Character not Color
People usually respond first to another person's appearance since we generally see people before we hear them speak. What we see bounces off our prejudices and experiences. If we have a predisposition against someone who is a very large and round person because of some experience in our past, any person who has that physical characteristic will be judged more critically than someone who does not. If we have been brought up to believe left-handed people are that way because of evil influences (as was believed by many for centuries), then any left-handed person is not easily given the benefit of the doubt.
These are just two of an innumerable list of reasons why people react to trivial differences in other people and judge them based on those trivial differences. It could be what a person wears, how the person wears what they wear, the color of their hair, the way they keep their hair, the way they walk, the way they gesture, the color of their skin or a zillion other things.
This way of judging people is not limited to one group of people – ALL people have different triggers which cause them to have negative or positive feelings about another person or group based solely on the trivial things they see. No person or group of people is immune from this fault.
As Christians, we are called to look beyond the surface of a person and look at their heart. Jesus always did. He was not afraid to be with known sinners and tax collectors (who were considered even worse than ordinary sinners in first century Judea) because He knew their hearts were yearning for Him despite their sins.

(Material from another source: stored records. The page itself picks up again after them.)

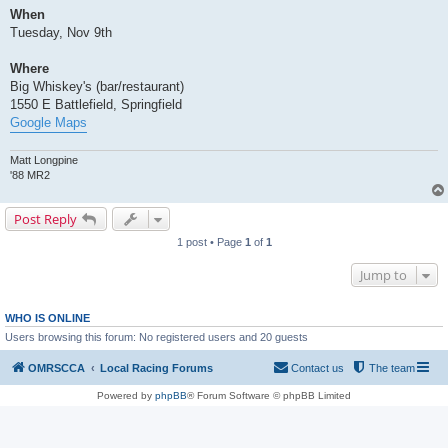
When
Tuesday, Nov 9th
Where
Big Whiskey's (bar/restaurant)
1550 E Battlefield, Springfield
Google Maps
Matt Longpine
'88 MR2
Post Reply
1 post • Page
1
of
1
Jump to
WHO IS ONLINE
Users browsing this forum: No registered users and 20 guests
OMRSCCA
Local Racing Forums
Contact us
The team
Powered by
phpBB
® Forum Software © phpBB Limited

More importantly, Jesus did not look at anyone and do anything differently because they were tall, short, stocky, thin, man, woman, darker, lighter, or any other physical characteristic. He saved, He healed, He ministered to all centered on what they needed, not some pre-determined formula based on the person’s outward appearances.
Do not misunderstand, we rightly judge others every day in this world. Anyone who says they do not judge is lying to themselves. We can never judge salvation – that is God’s responsibility – but we would be foolish to entrust a very vital task to someone who is untrustworthy. Likewise, we judge whether a person is the right person to be on a team based on their demonstrated abilities versus the needs of the team. The list of how we rightly judge, like the trivial triggers above, is endless.
Martin Luther King, Jr. wonderfully paraphrased how the Bible teaches us to treat others when he famously said, “I have a dream that my four little children will one day live in a nation where they will not be judged by the color of their skin but by the content of their character.”
It is far easier to just write off a person, or think they are wonderful, for some trivial, outward characteristic but that is wrong. Instead, we are to look deeper; look at their heart, their actions (which show their heart) and be led by the Holy Spirit. This is harder and it takes effort, but it is the right thing to do.